In the previous post we discussed the precision of our model’s result, particularly compared to predictions made by other forecasters and pollsters. On a state-by-state level our BASON method was arguably the most precise, having missed only 3 states: Michigan, Wisconsin and New Hampshire. However, for Wisconsin we did not have enough survey respondents, so we had to use an average of polls, meaning that our method actually only missed Michigan (where we gave Hillary a 0.5 point advantage) and New Hampshire (where we gave Trump a 1 point advantage). Our biggest success however was the correct predictions of Pennsylvania, Florida and North Carolina – the three key swing states that carried this election to Trump.
In this post we will examine our results a bit further and try to find out whether the polls had a problem of underestimating Trump which led to the systematic bias in their predictions.
Let’s start by first taking a look at how close our method was for our predicted states compared to the ones we did not predict. Keep in mind that we had enough data to predict only 30 states (29+DC) while for 21 of them we had to use the polling average (I explain how we made the average in this post). Most of these 21 were traditional Red and Blue states so there was no problem with the polls there (except obviously for Wisconsin which was the big surprise of the election).
The first graph looks at the popular vote the winner got in each state (x-axis) compared with the difference between actual results and our prediction (y-axis), all in percentage points. We separated the 30 states that we predicted (orange dots) versus the 21 states where we used the polling average (green diamonds).
Two immediate conclusions arise: (1) whenever we used the polling average it is clear that the polls underestimated the winner’s performance. In fact there wasn’t a single case in which the polling average gave more to the winner than what he or she actually got in the 21 traditional Red and Blue states. (2) Our model overall was within a 6% margin of error, however the most important swing states (FL, PA, NC, VA) were all within a 1% margin of error (including some others like AZ, MO, NY, TX, KS). Ohio was the only important state where we underestimated the scope of Trump’s victory, even though we correctly called it in his favor. This was the only key race the model suggested would be closer than it actually was. Nevertheless, our success for predicting FL, PA and NC was key to us making the correct prediction overall, as no pollster or forecaster was giving all three to Trump.
The ‘Shy Trump’ voters?
Let’s examine the underestimation of the polling averages a bit further, and only look at the 30 states for which we did make our prediction. We want to see how the polls performed with respect to each candidate, to see which one was more underestimated.
The second graph therefore compares the success of our method (x-axis) with the success of the polling average (y-axis) for the difference between the predicted and actual vote share for Donald Trump. In other words, for the polling average any dots beyond the horizontal line overestimate Trump, while any dots under the horizontal line underestimate him. For our model the overestimation is to the right of the vertical line, and the underestimation is to the left of it.

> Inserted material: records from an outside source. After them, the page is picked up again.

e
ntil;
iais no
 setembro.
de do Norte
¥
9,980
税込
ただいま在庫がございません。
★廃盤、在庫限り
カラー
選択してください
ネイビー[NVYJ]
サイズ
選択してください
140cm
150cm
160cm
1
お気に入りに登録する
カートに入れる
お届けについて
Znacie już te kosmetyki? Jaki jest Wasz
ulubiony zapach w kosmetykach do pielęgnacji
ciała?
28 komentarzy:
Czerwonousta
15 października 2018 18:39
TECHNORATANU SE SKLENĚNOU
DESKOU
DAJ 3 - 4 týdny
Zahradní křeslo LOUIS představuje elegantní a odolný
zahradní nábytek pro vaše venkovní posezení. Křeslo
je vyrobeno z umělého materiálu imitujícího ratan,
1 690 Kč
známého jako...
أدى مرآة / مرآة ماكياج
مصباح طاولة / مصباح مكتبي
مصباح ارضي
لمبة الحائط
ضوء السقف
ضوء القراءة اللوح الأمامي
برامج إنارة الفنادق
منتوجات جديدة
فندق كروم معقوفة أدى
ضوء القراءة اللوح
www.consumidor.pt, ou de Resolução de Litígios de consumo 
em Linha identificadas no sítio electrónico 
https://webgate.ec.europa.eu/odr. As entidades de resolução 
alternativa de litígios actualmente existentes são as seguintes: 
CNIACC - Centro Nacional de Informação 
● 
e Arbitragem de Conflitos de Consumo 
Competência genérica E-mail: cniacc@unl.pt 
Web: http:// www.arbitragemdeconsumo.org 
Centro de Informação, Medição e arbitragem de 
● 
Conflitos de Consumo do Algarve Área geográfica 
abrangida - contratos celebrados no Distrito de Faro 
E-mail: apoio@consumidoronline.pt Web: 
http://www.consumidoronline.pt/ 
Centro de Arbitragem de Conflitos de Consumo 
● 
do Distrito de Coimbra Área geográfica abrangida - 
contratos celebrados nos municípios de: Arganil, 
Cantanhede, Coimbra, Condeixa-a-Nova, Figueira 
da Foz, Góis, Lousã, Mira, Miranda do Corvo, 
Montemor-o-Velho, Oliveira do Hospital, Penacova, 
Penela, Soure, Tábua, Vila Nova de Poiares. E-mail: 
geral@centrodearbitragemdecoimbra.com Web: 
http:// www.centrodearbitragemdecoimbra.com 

You can see that our model under and overestimates Trump to a relatively equal extent for all states, being most precise in the most important swing states. On the other hand the polls consistently underestimate Trump in almost every state. The only outlier where they overestimated Trump by almost 6%, was – DC. This implies that the polls systematically and significantly underestimated Donald Trump.
Looking at the same numbers for Hillary Clinton we can see that the polls were relatively good in estimating her chances. For most states they fall within a 2% margin of error, where for about 10 states the polling average was spot on. Our method once again over and underestimated Clinton to an equal extent, being the most precise where it mattered the most.

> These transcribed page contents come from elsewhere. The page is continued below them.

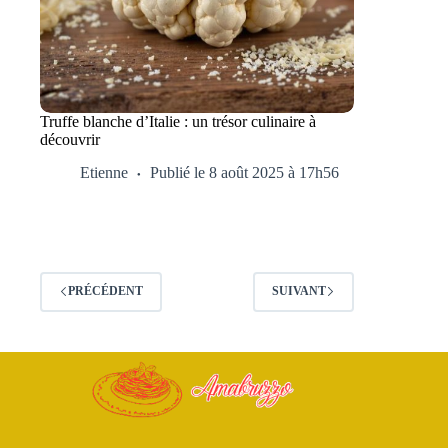
Truffe blanche d’Italie : un trésor culinaire à
découvrir
Etienne
Publié le 8 août 2025 à 17h56
PRÉCÉDENT
SUIVANT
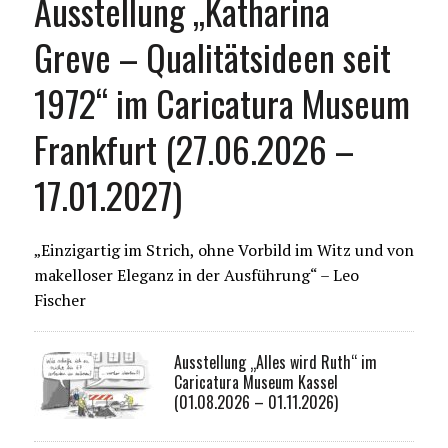
Ausstellung „Katharina
Greve – Qualitätsideen seit
1972“ im Caricatura Museum
Frankfurt (27.06.2026 –
17.01.2027)
„Einzigartig im Strich, ohne Vorbild im Witz und von
makelloser Eleganz in der Ausführung“ – Leo
Fischer
Ausstellung „Alles wird Ruth“ im
Caricatura Museum Kassel
(01.08.2026 – 01.11.2026)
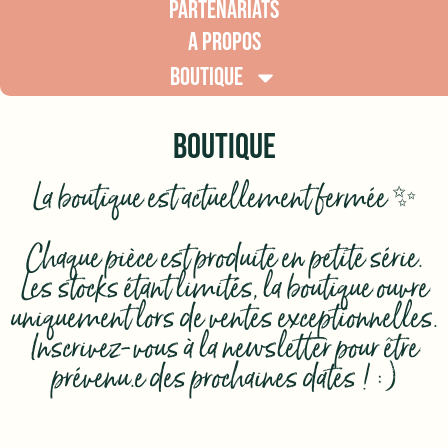
PARTENARIATS
A PROPOS
BOUTIQUE
BOUTIQUE
La boutique est actuellement fermée ✨
Chaque pièce est produite en petite série.
Les stocks étant limités, la boutique ouvre
uniquement lors de ventes exceptionnelles.
Inscrivez-vous à la newsletter pour être
prévenu.e des prochaines dates ! :)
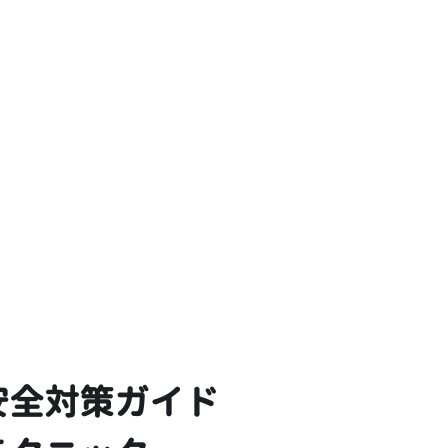
安全対策ガイド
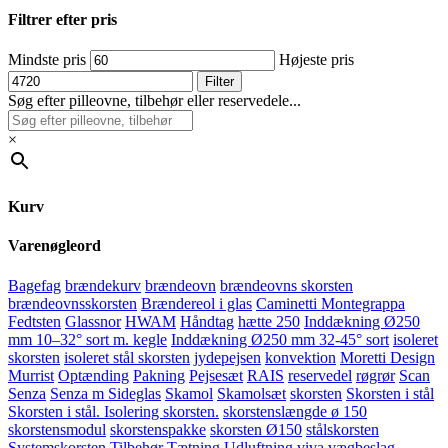
Filtrer efter pris
Mindste pris
Højeste pris
Filter
Søg efter pilleovne, tilbehør eller reservedele...
×
Kurv
Varenøgleord
Bagefag
brændekurv
brændeovn
brændeovns skorsten
brændeovnsskorsten
Brændereol i glas
Caminetti Montegrappa
Fedtsten
Glassnor
HWAM
Håndtag
hætte 250
Inddækning Ø250
mm 10–32° sort m. kegle
Inddækning Ø250 mm 32-45° sort
isoleret
skorsten
isoleret stål skorsten
jydepejsen
konvektion
Moretti Design
Murrist
Optænding
Pakning
Pejsesæt
RAIS
reservedel
røgrør
Scan
Senza
Senza m Sideglas
Skamol
Skamolsæt
skorsten
Skorsten i stål
Skorsten i stål. Isolering skorsten.
skorstenslængde ø 150
skorstensmodul
skorstenspakke
skorsten Ø150
stålskorsten
Systemskorsten
Tilbehør
Tætning
Udluftning
viva
vægbeslag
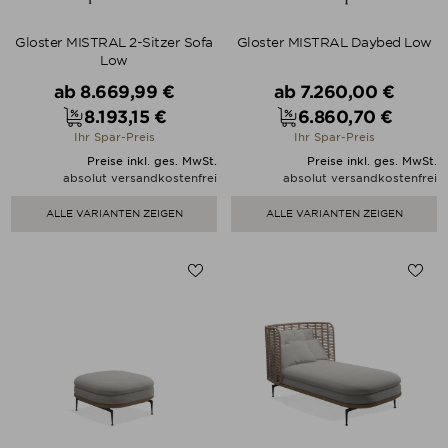
Gloster MISTRAL 2-Sitzer Sofa
Gloster MISTRAL Daybed Low
Low
Verkaufspreis
Verkaufspreis
ab
8.669,99 €
ab
7.260,00 €
8.193,15 €
6.860,70 €
Preis
Preis
Ihr Spar-Preis
Ihr Spar-Preis
Preise inkl. ges. MwSt.
Preise inkl. ges. MwSt.
absolut versandkostenfrei
absolut versandkostenfrei
ALLE VARIANTEN ZEIGEN
ALLE VARIANTEN ZEIGEN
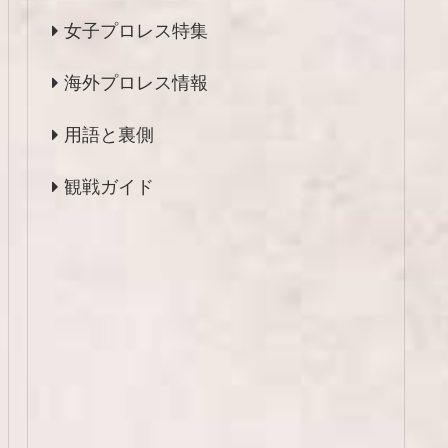
女子プロレス特集
海外プロレス情報
用語と裏側
観戦ガイド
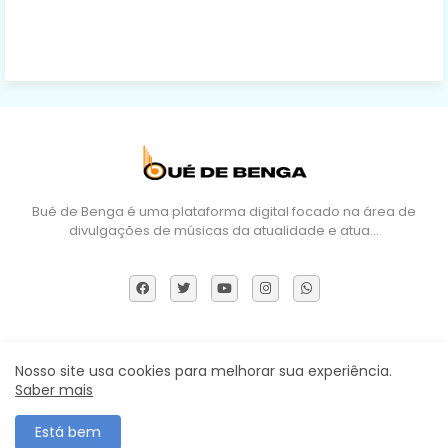
Bué de Benga é uma plataforma digital focado na área de
divulgações de músicas da atualidade e atua…
Sobre Nós
DMCA
Termos e Políticas
Contactos
Nosso site usa cookies para melhorar sua experiência.
Saber mais
Todos os direitos reservados ©
Está bem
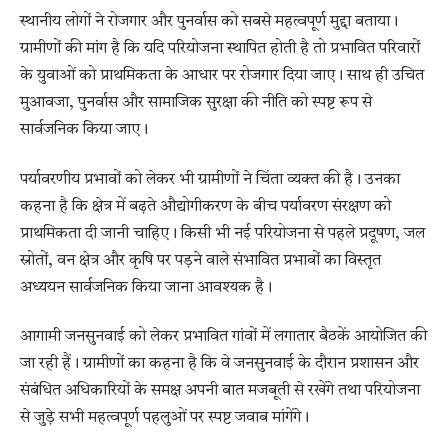
स्थानीय लोगों ने रोजगार और पुनर्वास को सबसे महत्वपूर्ण मुद्दा बताया।
ग्रामीणों की मांग है कि यदि परियोजना स्थापित होती है तो प्रभावित परिवारों
के युवाओं को प्राथमिकता के आधार पर रोजगार दिया जाए। साथ ही उचित
मुआवजा, पुनर्वास और सामाजिक सुरक्षा की नीति को स्पष्ट रूप से
सार्वजनिक किया जाए।
पर्यावरणीय प्रभावों को लेकर भी ग्रामीणों ने चिंता व्यक्त की है। उनका
कहना है कि क्षेत्र में बढ़ते औद्योगीकरण के बीच पर्यावरण संरक्षण को
प्राथमिकता दी जानी चाहिए। किसी भी नई परियोजना से पहले प्रदूषण, जल
स्रोतों, वन क्षेत्र और कृषि पर पड़ने वाले संभावित प्रभावों का विस्तृत
अध्ययन सार्वजनिक किया जाना आवश्यक है।
आगामी जनसुनवाई को लेकर प्रभावित गांवों में लगातार बैठकें आयोजित की
जा रही हैं। ग्रामीणों का कहना है कि वे जनसुनवाई के दौरान प्रशासन और
संबंधित अधिकारियों के समक्ष अपनी बात मजबूती से रखेंगे तथा परियोजना
से जुड़े सभी महत्वपूर्ण पहलुओं पर स्पष्ट जवाब मांगेंगे।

Taking all this into account, the key to understating the underestimation of Trump by the pollsters was in the undecided voters. In other words the hypothesis of a ‘Shy Trump’ voter could be true – many Trump voters simply did not want to identify themselves as such in the polls, most likely due to their mistrust of the pollsters, or any other equally likely reason. Or they really were undecided until the very last minute, making the final decision in the polling both itself.

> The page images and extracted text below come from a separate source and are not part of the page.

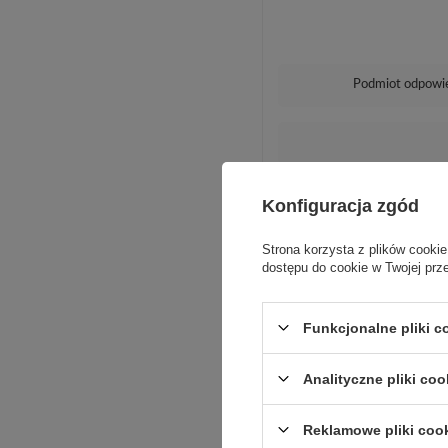
Podmiot odpowie
Konfiguracja zgód
Strona korzysta z plików cookie
dostępu do cookie w Twojej prz
Funkcjonalne pliki 
Analityczne pliki coo
Reklamowe pliki coo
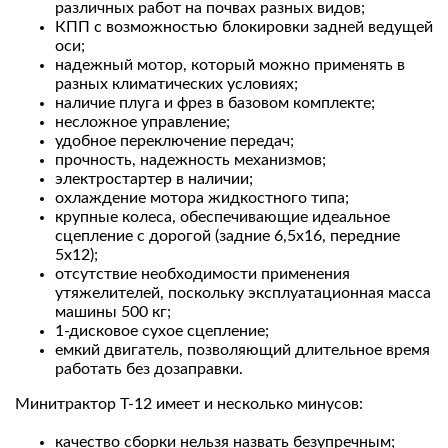
различных работ на почвах разных видов;
КПП с возможностью блокировки задней ведущей
оси;
надежный мотор, который можно применять в
разных климатических условиях;
наличие плуга и фрез в базовом комплекте;
несложное управление;
удобное переключение передач;
прочность, надежность механизмов;
электростартер в наличии;
охлаждение мотора жидкостного типа;
крупные колеса, обеспечивающие идеальное
сцепление с дорогой (задние 6,5х16, передние
5х12);
отсутствие необходимости применения
утяжелителей, поскольку эксплуатационная масса
машины 500 кг;
1-дисковое сухое сцепление;
емкий двигатель, позволяющий длительное время
работать без дозаправки.
Минитрактор Т-12 имеет и несколько минусов:
качество сборки нельзя назвать безупречным;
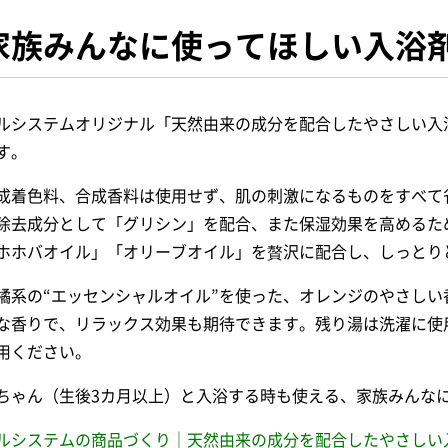
家族みんなに使ってほしい入浴
ルシステムオリジナル「天然由来の成分を配合したやさしい入浴
す。
成着色料、合成香料は使用せず、肌の刺激になるものをすべて
除去成分として「グリシン」を配合、また保湿効果を高めるた
ホホバオイル」「オリーブオイル」を贅沢に配合し、しっとり
橘系の“エッセンシャルオイル”を使った、オレンジのやさし
な香りで、リラックス効果も期待できます。残り湯は洗濯に使
用ください。
ちゃん（生後3カ月以上）と入浴する時も使える、家族みんな
ルシステムの商品づくり｜天然由来の成分を配合したやさしい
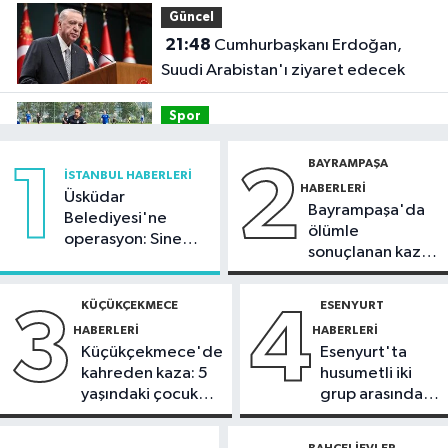
Güncel
21:48
Cumhurbaşkanı Erdoğan,
Suudi Arabistan'ı ziyaret edecek
Spor
21:42
Beşiktaş Kadın Futbol Takımı,
BAYRAMPAŞA
1
2
hazırlık maçında FOMGET'i 3-1
İSTANBUL HABERLERI
HABERLERI
mağlup etti
Üsküdar
Bayrampaşa'da
Kültür Sanat
Belediyesi'ne
ölümle
operasyon: Sinem
21:38
Aspendos'ta 'sağlık tanrısı'
sonuçlanan kaza:
Dedetaş'a
ve oğlunun heykeli bulundu
Sürücü
tutuklama talebi
gözaltında
KÜÇÜKÇEKMECE
ESENYURT
3
4
Kültür Sanat
HABERLERI
HABERLERI
21:36
AKM’de caz konserleri
Küçükçekmece'de
Esenyurt'ta
başlıyor
kahreden kaza: 5
husumetli iki
yaşındaki çocuk
grup arasında
Güncel
yoğun bakımda
silahlı kavga
21:34
Tersine beyin göçünde İYTE
BAHÇELIEVLER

Finally, let’s examine this systematic bias a bit further by comparing the calibration of our model versus the polling average (calibration is the difference between prediction and actual results). The following graph shows the difference between predictions (y-axis) and the actual results (x-axis) for our method (blue dots) and the polling average (orange dots). A good prediction should be close to having a slope of 1, which is exactly what our method proved to be (a slope of 1.1). The polling averages on the other hand experienced a flatter slope of 0.77 which confirms a systematic underestimation of Trump even in states which Clinton easily won.
How large is this systematic bias? The following graph can answer this question. It compares the errors of the pollsters for Trump versus the errors of the pollsters for Clinton (errors being the difference between prediction and actual results). A good poll is expected to have a clear linear trend going through the origin, given that the overestimation of one candidate in a given state implies an underestimation of the other (adjusted for the noise from third party candidates). The polling average does exhibit this expected linear trend, however it has a big offset of around 4.3%. This is roughly the size of their systematic bias which led them to underestimate Trump’s chances.
Our method on the other hand has a much lower offset of less than 1%, which was yet another important reason of why our method did not make the same mistake of underestimating Trump.